■ **RECORDS FOR THIS TASK**
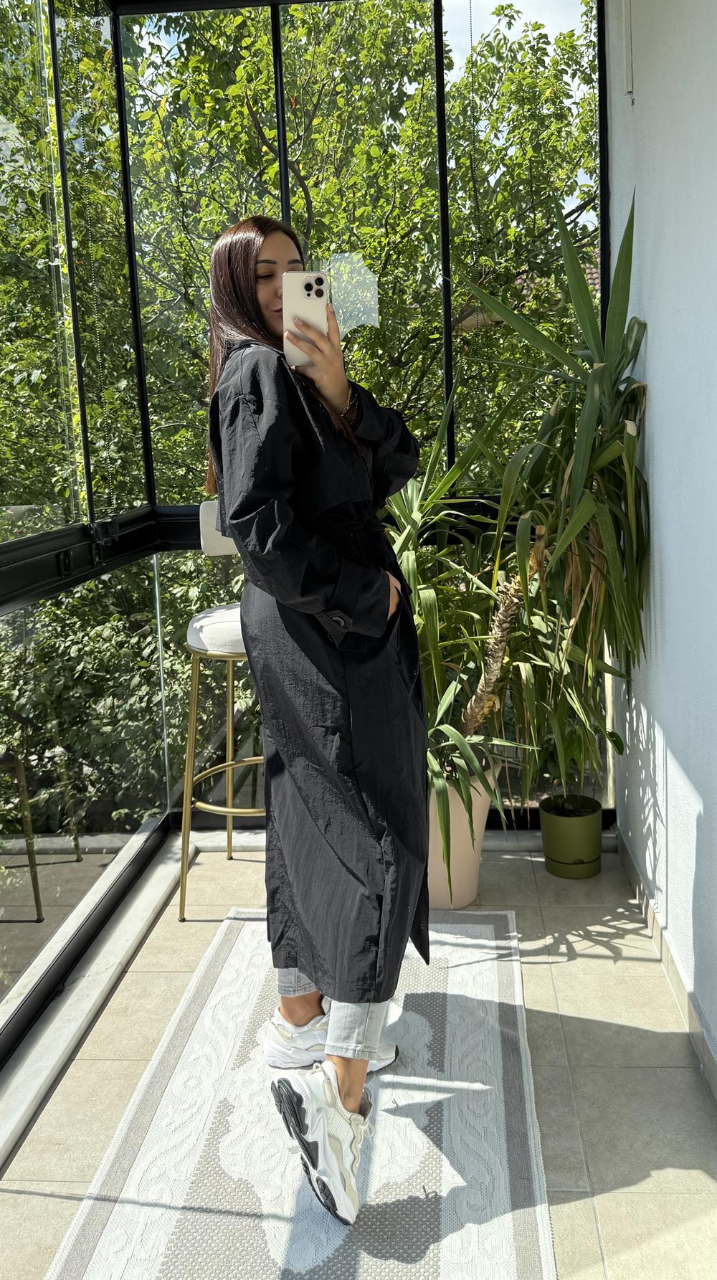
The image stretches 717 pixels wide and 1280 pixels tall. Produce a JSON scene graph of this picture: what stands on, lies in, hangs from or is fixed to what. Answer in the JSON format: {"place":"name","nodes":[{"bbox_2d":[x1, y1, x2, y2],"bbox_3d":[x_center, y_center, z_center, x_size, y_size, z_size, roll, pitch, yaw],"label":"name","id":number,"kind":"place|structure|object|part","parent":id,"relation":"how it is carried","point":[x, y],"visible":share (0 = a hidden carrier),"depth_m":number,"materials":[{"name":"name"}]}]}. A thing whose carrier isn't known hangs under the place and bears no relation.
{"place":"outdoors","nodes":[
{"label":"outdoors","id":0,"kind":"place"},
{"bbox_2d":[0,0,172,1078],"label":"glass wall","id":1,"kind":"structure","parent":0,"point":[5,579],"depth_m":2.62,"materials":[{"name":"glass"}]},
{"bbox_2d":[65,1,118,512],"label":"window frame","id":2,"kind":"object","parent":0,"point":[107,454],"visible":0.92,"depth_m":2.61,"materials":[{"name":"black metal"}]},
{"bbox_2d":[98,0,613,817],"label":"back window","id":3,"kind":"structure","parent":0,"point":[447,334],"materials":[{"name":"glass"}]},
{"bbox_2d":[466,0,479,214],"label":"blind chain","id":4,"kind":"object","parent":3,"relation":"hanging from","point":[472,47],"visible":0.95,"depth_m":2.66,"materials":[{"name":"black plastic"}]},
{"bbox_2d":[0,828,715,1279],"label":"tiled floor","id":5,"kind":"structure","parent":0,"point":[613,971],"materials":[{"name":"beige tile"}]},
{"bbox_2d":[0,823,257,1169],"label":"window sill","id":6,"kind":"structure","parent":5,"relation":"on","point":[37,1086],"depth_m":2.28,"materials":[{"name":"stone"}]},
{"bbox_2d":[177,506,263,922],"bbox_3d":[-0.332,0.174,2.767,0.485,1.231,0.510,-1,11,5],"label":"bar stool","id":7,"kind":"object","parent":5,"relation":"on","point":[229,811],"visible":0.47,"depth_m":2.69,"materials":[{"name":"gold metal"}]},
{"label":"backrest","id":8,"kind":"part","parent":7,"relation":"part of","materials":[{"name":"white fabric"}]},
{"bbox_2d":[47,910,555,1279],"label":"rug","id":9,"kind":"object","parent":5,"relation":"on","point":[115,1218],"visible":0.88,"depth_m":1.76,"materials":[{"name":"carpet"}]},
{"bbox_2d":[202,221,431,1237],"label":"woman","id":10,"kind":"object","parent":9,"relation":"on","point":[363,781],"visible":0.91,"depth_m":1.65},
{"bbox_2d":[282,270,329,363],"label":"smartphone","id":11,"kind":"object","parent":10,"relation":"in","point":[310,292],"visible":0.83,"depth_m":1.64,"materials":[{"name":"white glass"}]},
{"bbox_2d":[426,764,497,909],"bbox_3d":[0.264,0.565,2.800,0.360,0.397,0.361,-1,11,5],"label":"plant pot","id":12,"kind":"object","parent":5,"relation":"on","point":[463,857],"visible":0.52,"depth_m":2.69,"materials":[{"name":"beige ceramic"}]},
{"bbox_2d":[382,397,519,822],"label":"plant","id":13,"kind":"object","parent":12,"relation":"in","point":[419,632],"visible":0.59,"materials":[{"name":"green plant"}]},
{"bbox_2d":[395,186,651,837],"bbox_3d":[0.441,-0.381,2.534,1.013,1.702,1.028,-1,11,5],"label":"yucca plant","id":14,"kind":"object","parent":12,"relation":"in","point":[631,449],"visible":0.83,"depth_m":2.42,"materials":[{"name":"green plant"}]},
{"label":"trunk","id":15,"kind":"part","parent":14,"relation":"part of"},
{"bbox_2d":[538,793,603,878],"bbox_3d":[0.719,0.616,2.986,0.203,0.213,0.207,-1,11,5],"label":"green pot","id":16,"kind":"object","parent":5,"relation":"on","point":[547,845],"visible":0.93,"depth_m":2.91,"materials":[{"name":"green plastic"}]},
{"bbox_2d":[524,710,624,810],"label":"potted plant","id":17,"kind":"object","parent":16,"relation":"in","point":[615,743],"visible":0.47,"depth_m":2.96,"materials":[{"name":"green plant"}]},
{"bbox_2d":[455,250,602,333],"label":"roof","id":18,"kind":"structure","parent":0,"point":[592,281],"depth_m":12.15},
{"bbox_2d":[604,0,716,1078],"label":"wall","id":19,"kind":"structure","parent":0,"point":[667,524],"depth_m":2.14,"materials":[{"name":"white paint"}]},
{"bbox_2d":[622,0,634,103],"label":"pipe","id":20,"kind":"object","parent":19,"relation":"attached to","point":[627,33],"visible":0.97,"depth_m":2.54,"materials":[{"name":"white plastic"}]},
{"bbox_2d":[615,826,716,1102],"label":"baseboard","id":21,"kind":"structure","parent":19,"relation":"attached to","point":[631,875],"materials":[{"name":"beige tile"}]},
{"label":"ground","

■ **WHAT IS REQUIRED**
Everything in the listing, except its images, should be set down exactly.

■ **EXERCISE RESULT**
The image stretches 717 pixels wide and 1280 pixels tall. Produce a JSON scene graph of this picture: what stands on, lies in, hangs from or is fixed to what. Answer in the JSON format: {"place":"name","nodes":[{"bbox_2d":[x1, y1, x2, y2],"bbox_3d":[x_center, y_center, z_center, x_size, y_size, z_size, roll, pitch, yaw],"label":"name","id":number,"kind":"place|structure|object|part","parent":id,"relation":"how it is carried","point":[x, y],"visible":share (0 = a hidden carrier),"depth_m":number,"materials":[{"name":"name"}]}]}. A thing whose carrier isn't known hangs under the place and bears no relation.
{"place":"outdoors","nodes":[
{"label":"outdoors","id":0,"kind":"place"},
{"bbox_2d":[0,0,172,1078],"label":"glass wall","id":1,"kind":"structure","parent":0,"point":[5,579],"depth_m":2.62,"materials":[{"name":"glass"}]},
{"bbox_2d":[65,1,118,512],"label":"window frame","id":2,"kind":"object","parent":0,"point":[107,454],"visible":0.92,"depth_m":2.61,"materials":[{"name":"black metal"}]},
{"bbox_2d":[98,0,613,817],"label":"back window","id":3,"kind":"structure","parent":0,"point":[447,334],"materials":[{"name":"glass"}]},
{"bbox_2d":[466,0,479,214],"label":"blind chain","id":4,"kind":"object","parent":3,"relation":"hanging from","point":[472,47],"visible":0.95,"depth_m":2.66,"materials":[{"name":"black plastic"}]},
{"bbox_2d":[0,828,715,1279],"label":"tiled floor","id":5,"kind":"structure","parent":0,"point":[613,971],"materials":[{"name":"beige tile"}]},
{"bbox_2d":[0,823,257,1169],"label":"window sill","id":6,"kind":"structure","parent":5,"relation":"on","point":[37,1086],"depth_m":2.28,"materials":[{"name":"stone"}]},
{"bbox_2d":[177,506,263,922],"bbox_3d":[-0.332,0.174,2.767,0.485,1.231,0.510,-1,11,5],"label":"bar stool","id":7,"kind":"object","parent":5,"relation":"on","point":[229,811],"visible":0.47,"depth_m":2.69,"materials":[{"name":"gold metal"}]},
{"label":"backrest","id":8,"kind":"part","parent":7,"relation":"part of","materials":[{"name":"white fabric"}]},
{"bbox_2d":[47,910,555,1279],"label":"rug","id":9,"kind":"object","parent":5,"relation":"on","point":[115,1218],"visible":0.88,"depth_m":1.76,"materials":[{"name":"carpet"}]},
{"bbox_2d":[202,221,431,1237],"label":"woman","id":10,"kind":"object","parent":9,"relation":"on","point":[363,781],"visible":0.91,"depth_m":1.65},
{"bbox_2d":[282,270,329,363],"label":"smartphone","id":11,"kind":"object","parent":10,"relation":"in","point":[310,292],"visible":0.83,"depth_m":1.64,"materials":[{"name":"white glass"}]},
{"bbox_2d":[426,764,497,909],"bbox_3d":[0.264,0.565,2.800,0.360,0.397,0.361,-1,11,5],"label":"plant pot","id":12,"kind":"object","parent":5,"relation":"on","point":[463,857],"visible":0.52,"depth_m":2.69,"materials":[{"name":"beige ceramic"}]},
{"bbox_2d":[382,397,519,822],"label":"plant","id":13,"kind":"object","parent":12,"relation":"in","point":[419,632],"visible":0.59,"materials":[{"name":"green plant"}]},
{"bbox_2d":[395,186,651,837],"bbox_3d":[0.441,-0.381,2.534,1.013,1.702,1.028,-1,11,5],"label":"yucca plant","id":14,"kind":"object","parent":12,"relation":"in","point":[631,449],"visible":0.83,"depth_m":2.42,"materials":[{"name":"green plant"}]},
{"label":"trunk","id":15,"kind":"part","parent":14,"relation":"part of"},
{"bbox_2d":[538,793,603,878],"bbox_3d":[0.719,0.616,2.986,0.203,0.213,0.207,-1,11,5],"label":"green pot","id":16,"kind":"object","parent":5,"relation":"on","point":[547,845],"visible":0.93,"depth_m":2.91,"materials":[{"name":"green plastic"}]},
{"bbox_2d":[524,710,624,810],"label":"potted plant","id":17,"kind":"object","parent":16,"relation":"in","point":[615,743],"visible":0.47,"depth_m":2.96,"materials":[{"name":"green plant"}]},
{"bbox_2d":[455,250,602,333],"label":"roof","id":18,"kind":"structure","parent":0,"point":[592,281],"depth_m":12.15},
{"bbox_2d":[604,0,716,1078],"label":"wall","id":19,"kind":"structure","parent":0,"point":[667,524],"depth_m":2.14,"materials":[{"name":"white paint"}]},
{"bbox_2d":[622,0,634,103],"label":"pipe","id":20,"kind":"object","parent":19,"relation":"attached to","point":[627,33],"visible":0.97,"depth_m":2.54,"materials":[{"name":"white plastic"}]},
{"bbox_2d":[615,826,716,1102],"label":"baseboard","id":21,"kind":"structure","parent":19,"relation":"attached to","point":[631,875],"materials":[{"name":"beige tile"}]},
{"label":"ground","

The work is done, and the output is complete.